Aim of the task - Line by line, reproduce the records exactly.

Records for the task -
╔══

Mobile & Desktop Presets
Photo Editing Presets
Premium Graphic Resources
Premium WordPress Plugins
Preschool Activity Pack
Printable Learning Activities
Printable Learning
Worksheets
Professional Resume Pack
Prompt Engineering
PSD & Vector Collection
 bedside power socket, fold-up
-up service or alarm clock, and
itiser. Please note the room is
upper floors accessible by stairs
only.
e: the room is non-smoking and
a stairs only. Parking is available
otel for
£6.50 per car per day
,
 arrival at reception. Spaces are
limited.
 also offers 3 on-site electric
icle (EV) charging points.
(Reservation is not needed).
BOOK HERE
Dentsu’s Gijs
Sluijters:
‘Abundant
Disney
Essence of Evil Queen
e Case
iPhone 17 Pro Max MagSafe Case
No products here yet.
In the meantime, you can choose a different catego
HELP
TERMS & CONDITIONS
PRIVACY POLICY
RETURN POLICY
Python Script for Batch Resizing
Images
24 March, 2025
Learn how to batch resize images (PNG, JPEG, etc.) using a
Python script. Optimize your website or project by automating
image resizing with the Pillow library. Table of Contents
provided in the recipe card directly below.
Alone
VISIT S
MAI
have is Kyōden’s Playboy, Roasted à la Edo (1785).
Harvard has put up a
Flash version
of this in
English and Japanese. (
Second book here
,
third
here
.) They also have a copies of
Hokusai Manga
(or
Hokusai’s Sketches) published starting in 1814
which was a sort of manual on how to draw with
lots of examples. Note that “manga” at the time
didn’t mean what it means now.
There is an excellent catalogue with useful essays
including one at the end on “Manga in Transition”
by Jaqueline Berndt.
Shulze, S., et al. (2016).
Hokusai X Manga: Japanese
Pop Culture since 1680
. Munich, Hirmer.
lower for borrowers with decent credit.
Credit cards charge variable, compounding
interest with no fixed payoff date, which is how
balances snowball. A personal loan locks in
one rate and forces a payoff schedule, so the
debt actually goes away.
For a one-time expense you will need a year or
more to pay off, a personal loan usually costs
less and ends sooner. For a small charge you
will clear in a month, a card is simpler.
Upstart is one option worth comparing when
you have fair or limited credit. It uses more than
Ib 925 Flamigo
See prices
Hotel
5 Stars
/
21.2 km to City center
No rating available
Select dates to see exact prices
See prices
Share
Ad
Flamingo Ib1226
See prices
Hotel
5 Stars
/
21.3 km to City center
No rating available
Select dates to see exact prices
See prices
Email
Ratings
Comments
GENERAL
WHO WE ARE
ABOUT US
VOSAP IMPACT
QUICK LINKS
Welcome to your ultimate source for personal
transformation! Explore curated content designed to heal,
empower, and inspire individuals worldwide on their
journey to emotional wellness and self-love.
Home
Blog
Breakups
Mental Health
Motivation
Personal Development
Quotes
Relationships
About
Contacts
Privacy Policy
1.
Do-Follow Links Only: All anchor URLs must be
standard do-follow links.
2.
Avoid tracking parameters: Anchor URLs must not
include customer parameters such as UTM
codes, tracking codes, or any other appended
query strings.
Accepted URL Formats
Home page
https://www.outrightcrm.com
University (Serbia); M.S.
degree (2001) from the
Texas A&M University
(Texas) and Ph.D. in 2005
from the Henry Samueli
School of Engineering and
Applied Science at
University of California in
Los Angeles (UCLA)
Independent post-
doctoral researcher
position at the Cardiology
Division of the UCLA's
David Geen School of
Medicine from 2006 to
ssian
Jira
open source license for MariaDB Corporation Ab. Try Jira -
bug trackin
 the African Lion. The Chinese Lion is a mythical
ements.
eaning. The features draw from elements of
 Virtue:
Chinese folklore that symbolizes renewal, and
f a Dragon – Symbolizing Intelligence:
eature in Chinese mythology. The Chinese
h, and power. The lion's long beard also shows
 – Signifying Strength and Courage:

╚══

Solution to this task -
Mobile & Desktop Presets
Photo Editing Presets
Premium Graphic Resources
Premium WordPress Plugins
Preschool Activity Pack
Printable Learning Activities
Printable Learning
Worksheets
Professional Resume Pack
Prompt Engineering
PSD & Vector Collection
 bedside power socket, fold-up
-up service or alarm clock, and
itiser. Please note the room is
upper floors accessible by stairs
only.
e: the room is non-smoking and
a stairs only. Parking is available
otel for
£6.50 per car per day
,
 arrival at reception. Spaces are
limited.
 also offers 3 on-site electric
icle (EV) charging points.
(Reservation is not needed).
BOOK HERE
Dentsu’s Gijs
Sluijters:
‘Abundant
Disney
Essence of Evil Queen
e Case
iPhone 17 Pro Max MagSafe Case
No products here yet.
In the meantime, you can choose a different catego
HELP
TERMS & CONDITIONS
PRIVACY POLICY
RETURN POLICY
Python Script for Batch Resizing
Images
24 March, 2025
Learn how to batch resize images (PNG, JPEG, etc.) using a
Python script. Optimize your website or project by automating
image resizing with the Pillow library. Table of Contents
provided in the recipe card directly below.
Alone
VISIT S
MAI
have is Kyōden’s Playboy, Roasted à la Edo (1785).
Harvard has put up a
Flash version
of this in
English and Japanese. (
Second book here
,
third
here
.) They also have a copies of
Hokusai Manga
(or
Hokusai’s Sketches) published starting in 1814
which was a sort of manual on how to draw with
lots of examples. Note that “manga” at the time
didn’t mean what it means now.
There is an excellent catalogue with useful essays
including one at the end on “Manga in Transition”
by Jaqueline Berndt.
Shulze, S., et al. (2016).
Hokusai X Manga: Japanese
Pop Culture since 1680
. Munich, Hirmer.
lower for borrowers with decent credit.
Credit cards charge variable, compounding
interest with no fixed payoff date, which is how
balances snowball. A personal loan locks in
one rate and forces a payoff schedule, so the
debt actually goes away.
For a one-time expense you will need a year or
more to pay off, a personal loan usually costs
less and ends sooner. For a small charge you
will clear in a month, a card is simpler.
Upstart is one option worth comparing when
you have fair or limited credit. It uses more than
Ib 925 Flamigo
See prices
Hotel
5 Stars
/
21.2 km to City center
No rating available
Select dates to see exact prices
See prices
Share
Ad
Flamingo Ib1226
See prices
Hotel
5 Stars
/
21.3 km to City center
No rating available
Select dates to see exact prices
See prices
Email
Ratings
Comments
GENERAL
WHO WE ARE
ABOUT US
VOSAP IMPACT
QUICK LINKS
Welcome to your ultimate source for personal
transformation! Explore curated content designed to heal,
empower, and inspire individuals worldwide on their
journey to emotional wellness and self-love.
Home
Blog
Breakups
Mental Health
Motivation
Personal Development
Quotes
Relationships
About
Contacts
Privacy Policy
1.
Do-Follow Links Only: All anchor URLs must be
standard do-follow links.
2.
Avoid tracking parameters: Anchor URLs must not
include customer parameters such as UTM
codes, tracking codes, or any other appended
query strings.
Accepted URL Formats
Home page
https://www.outrightcrm.com
University (Serbia); M.S.
degree (2001) from the
Texas A&M University
(Texas) and Ph.D. in 2005
from the Henry Samueli
School of Engineering and
Applied Science at
University of California in
Los Angeles (UCLA)
Independent post-
doctoral researcher
position at the Cardiology
Division of the UCLA's
David Geen School of
Medicine from 2006 to
ssian
Jira
open source license for MariaDB Corporation Ab. Try Jira -
bug trackin
 the African Lion. The Chinese Lion is a mythical
ements.
eaning. The features draw from elements of
 Virtue:
Chinese folklore that symbolizes renewal, and
f a Dragon – Symbolizing Intelligence:
eature in Chinese mythology. The Chinese
h, and power. The lion's long beard also shows
 – Signifying Strength and Courage:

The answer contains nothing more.